■ Required action
Write out the lines of the records word for word, starting at the line that contains "hợp cho mọi loại công" and ending at the line that contains "VLAŽIVAČI CAR", with both of those lines included. Omit the pictures from your answer.

*** Records for this exercise ***

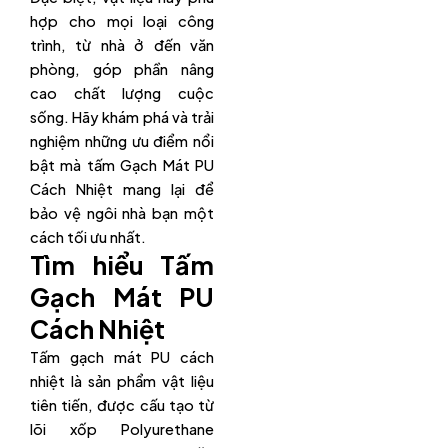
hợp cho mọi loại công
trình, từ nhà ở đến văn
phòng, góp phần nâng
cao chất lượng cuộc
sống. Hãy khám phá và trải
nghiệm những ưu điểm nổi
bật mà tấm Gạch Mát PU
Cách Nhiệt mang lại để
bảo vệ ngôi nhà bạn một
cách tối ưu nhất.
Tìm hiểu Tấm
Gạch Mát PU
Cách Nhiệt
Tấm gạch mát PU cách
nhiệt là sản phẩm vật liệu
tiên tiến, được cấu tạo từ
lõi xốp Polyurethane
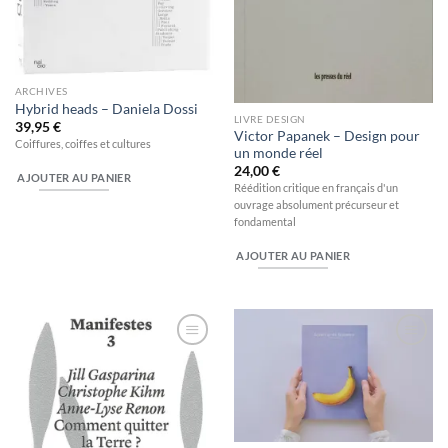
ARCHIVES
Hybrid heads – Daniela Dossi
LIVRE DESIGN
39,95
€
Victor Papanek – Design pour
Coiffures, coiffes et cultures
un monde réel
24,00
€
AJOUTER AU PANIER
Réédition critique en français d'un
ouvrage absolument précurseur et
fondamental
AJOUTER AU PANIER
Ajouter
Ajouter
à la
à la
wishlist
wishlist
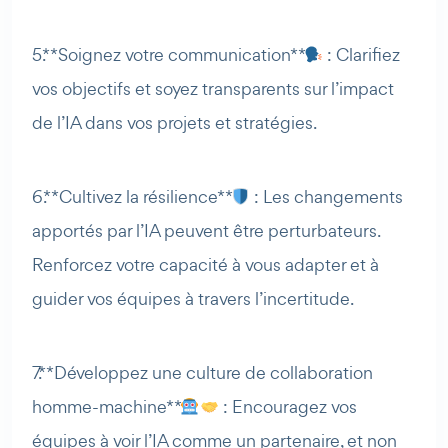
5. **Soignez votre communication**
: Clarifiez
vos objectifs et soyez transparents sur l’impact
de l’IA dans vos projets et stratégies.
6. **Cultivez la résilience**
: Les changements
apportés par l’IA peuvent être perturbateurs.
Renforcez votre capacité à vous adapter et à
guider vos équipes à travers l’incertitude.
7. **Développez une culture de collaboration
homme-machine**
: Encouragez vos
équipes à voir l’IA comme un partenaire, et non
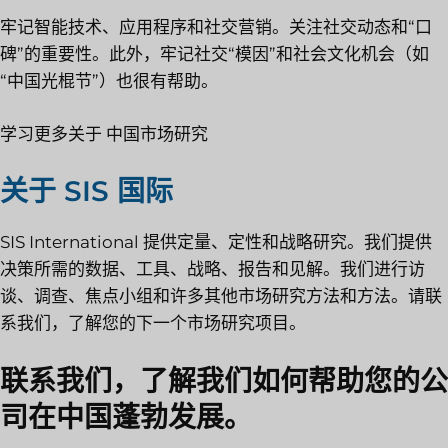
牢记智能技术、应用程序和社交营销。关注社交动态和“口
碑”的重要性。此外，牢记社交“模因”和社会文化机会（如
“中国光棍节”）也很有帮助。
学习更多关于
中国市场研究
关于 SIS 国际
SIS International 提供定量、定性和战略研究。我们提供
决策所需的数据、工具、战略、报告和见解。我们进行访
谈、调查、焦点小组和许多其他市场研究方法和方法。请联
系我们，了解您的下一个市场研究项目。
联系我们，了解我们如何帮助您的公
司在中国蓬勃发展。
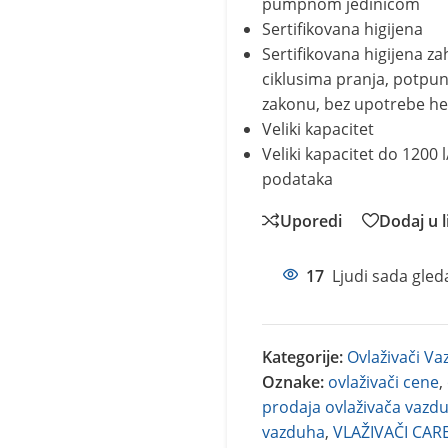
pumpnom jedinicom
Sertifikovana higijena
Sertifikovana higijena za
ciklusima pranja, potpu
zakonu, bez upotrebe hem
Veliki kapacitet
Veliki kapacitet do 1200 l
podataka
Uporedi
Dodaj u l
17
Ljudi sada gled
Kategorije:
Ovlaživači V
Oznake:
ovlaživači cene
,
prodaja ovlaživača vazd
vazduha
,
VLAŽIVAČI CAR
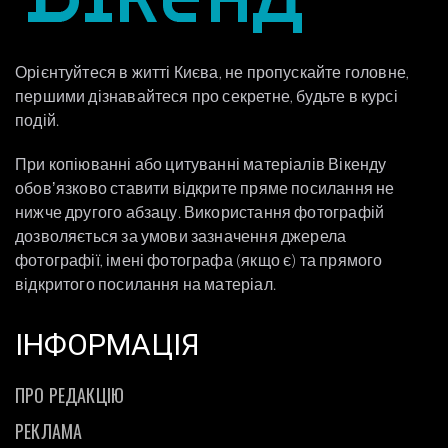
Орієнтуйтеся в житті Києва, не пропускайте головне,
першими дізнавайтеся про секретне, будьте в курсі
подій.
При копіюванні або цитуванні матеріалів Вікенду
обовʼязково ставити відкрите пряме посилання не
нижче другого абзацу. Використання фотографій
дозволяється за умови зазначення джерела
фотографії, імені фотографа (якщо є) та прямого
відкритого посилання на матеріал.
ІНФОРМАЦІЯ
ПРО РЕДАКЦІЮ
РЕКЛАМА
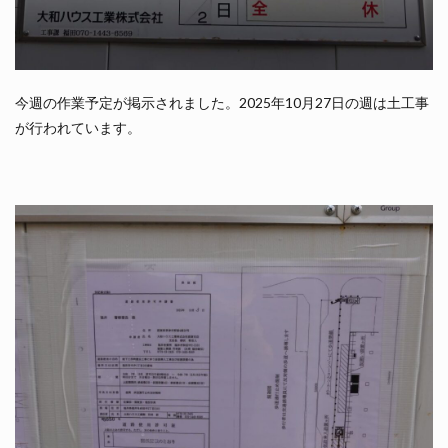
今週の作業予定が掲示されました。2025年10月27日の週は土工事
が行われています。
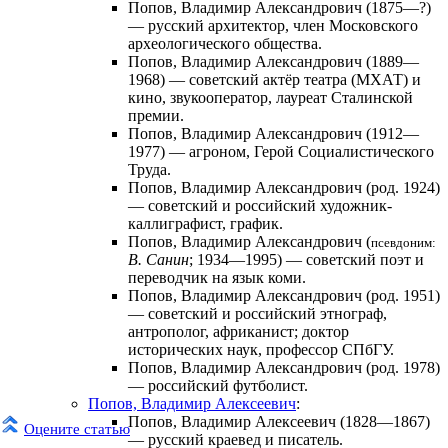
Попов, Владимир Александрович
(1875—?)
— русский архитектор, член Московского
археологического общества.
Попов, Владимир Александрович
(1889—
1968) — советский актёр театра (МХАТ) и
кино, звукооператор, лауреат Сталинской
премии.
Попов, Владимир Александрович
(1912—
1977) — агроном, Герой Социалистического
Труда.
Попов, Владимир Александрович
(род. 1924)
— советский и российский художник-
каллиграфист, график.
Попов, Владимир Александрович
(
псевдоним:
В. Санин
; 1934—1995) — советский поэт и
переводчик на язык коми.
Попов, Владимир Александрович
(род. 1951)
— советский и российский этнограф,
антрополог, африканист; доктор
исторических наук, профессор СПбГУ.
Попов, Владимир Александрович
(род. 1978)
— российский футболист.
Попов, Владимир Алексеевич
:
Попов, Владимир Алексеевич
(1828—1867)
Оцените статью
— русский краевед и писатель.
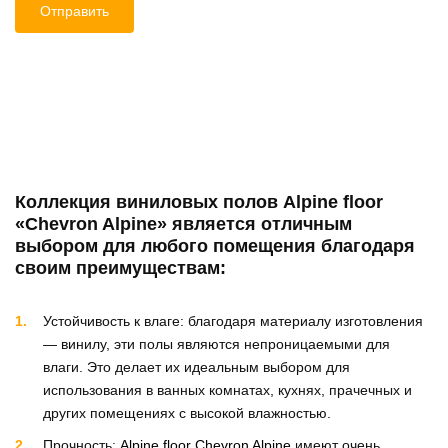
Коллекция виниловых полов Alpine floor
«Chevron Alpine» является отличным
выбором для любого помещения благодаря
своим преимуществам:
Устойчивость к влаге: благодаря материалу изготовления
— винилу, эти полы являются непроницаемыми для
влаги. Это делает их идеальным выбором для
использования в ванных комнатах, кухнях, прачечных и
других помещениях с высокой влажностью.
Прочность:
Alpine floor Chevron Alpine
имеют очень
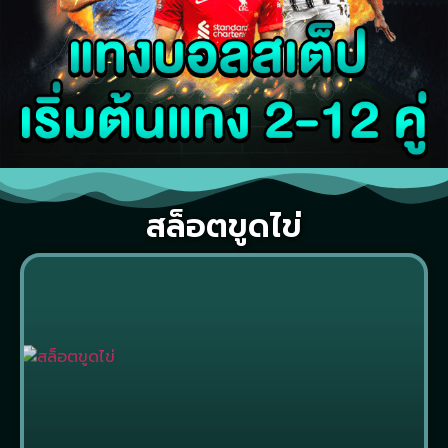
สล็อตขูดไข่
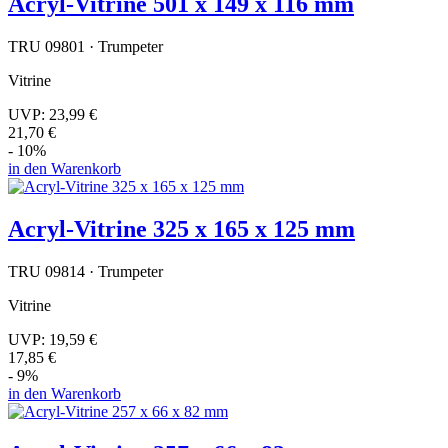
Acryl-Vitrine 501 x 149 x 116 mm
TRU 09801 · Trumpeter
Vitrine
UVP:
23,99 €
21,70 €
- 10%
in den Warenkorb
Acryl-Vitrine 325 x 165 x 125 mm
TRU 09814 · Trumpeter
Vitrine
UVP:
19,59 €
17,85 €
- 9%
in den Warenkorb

*** End of Records for this exercise ***
*** Records for this exercise ***

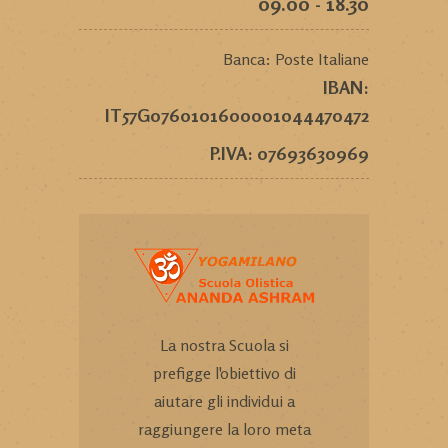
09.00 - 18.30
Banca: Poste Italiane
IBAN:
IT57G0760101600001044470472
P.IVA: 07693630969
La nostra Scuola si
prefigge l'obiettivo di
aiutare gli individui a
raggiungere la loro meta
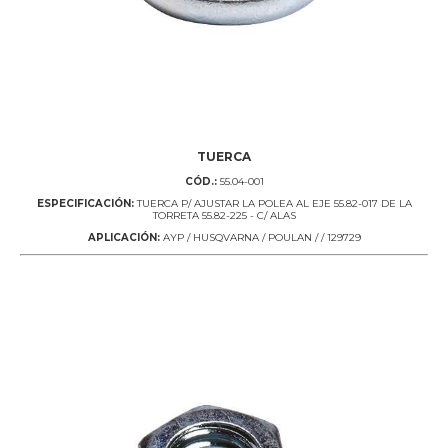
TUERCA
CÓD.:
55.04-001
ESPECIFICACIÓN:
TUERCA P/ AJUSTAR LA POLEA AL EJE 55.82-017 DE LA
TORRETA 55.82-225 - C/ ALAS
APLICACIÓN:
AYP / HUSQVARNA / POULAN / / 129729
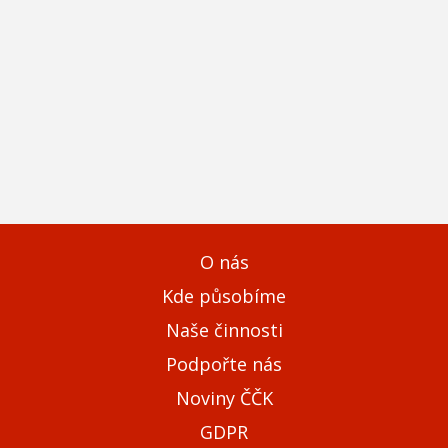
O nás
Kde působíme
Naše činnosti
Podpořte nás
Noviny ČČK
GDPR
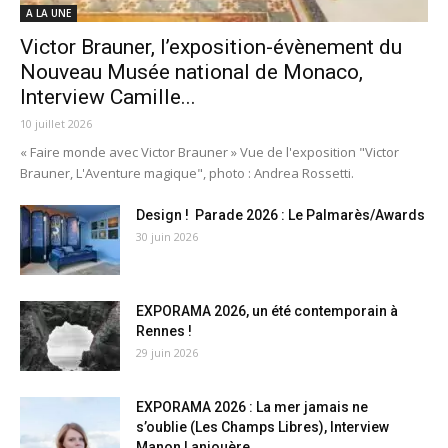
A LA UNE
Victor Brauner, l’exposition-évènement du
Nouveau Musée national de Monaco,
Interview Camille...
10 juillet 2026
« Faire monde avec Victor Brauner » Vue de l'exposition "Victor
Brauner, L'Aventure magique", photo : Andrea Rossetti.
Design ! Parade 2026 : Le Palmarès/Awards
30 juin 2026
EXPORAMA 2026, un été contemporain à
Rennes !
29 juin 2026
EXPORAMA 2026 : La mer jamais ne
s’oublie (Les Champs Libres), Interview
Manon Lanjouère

*** End of Records for this exercise ***

■ Answer to the exercise
hợp cho mọi loại công
trình, từ nhà ở đến văn
phòng, góp phần nâng
cao chất lượng cuộc
sống. Hãy khám phá và trải
nghiệm những ưu điểm nổi
bật mà tấm Gạch Mát PU
Cách Nhiệt mang lại để
bảo vệ ngôi nhà bạn một
cách tối ưu nhất.
Tìm hiểu Tấm
Gạch Mát PU
Cách Nhiệt
Tấm gạch mát PU cách
nhiệt là sản phẩm vật liệu
tiên tiến, được cấu tạo từ
lõi xốp Polyurethane
ARCHIVES
Hybrid heads – Daniela Dossi
LIVRE DESIGN
39,95
€
Victor Papanek – Design pour
Coiffures, coiffes et cultures
un monde réel
24,00
€
AJOUTER AU PANIER
Réédition critique en français d'un
ouvrage absolument précurseur et
fondamental
AJOUTER AU PANIER
Ajouter
Ajouter
à la
à la
wishlist
wishlist
5. **Soignez votre communication**
: Clarifiez
vos objectifs et soyez transparents sur l’impact
de l’IA dans vos projets et stratégies.
6. **Cultivez la résilience**
: Les changements
apportés par l’IA peuvent être perturbateurs.
Renforcez votre capacité à vous adapter et à
guider vos équipes à travers l’incertitude.
7. **Développez une culture de collaboration
homme-machine**
: Encouragez vos
équipes à voir l’IA comme un partenaire, et non
牢记智能技术、应用程序和社交营销。关注社交动态和“口
碑”的重要性。此外，牢记社交“模因”和社会文化机会（如
“中国光棍节”）也很有帮助。
学习更多关于
中国市场研究
关于 SIS 国际
SIS International 提供定量、定性和战略研究。我们提供
决策所需的数据、工具、战略、报告和见解。我们进行访
谈、调查、焦点小组和许多其他市场研究方法和方法。请联
系我们，了解您的下一个市场研究项目。
联系我们，了解我们如何帮助您的公
司在中国蓬勃发展。
pumpnom jedinicom
Sertifikovana higijena
Sertifikovana higijena za
ciklusima pranja, potpu
zakonu, bez upotrebe hem
Veliki kapacitet
Veliki kapacitet do 1200 l
podataka
Uporedi
Dodaj u l
17
Ljudi sada gled
Kategorije:
Ovlaživači V
Oznake:
ovlaživači cene
,
prodaja ovlaživača vazd
vazduha
,
VLAŽIVAČI CAR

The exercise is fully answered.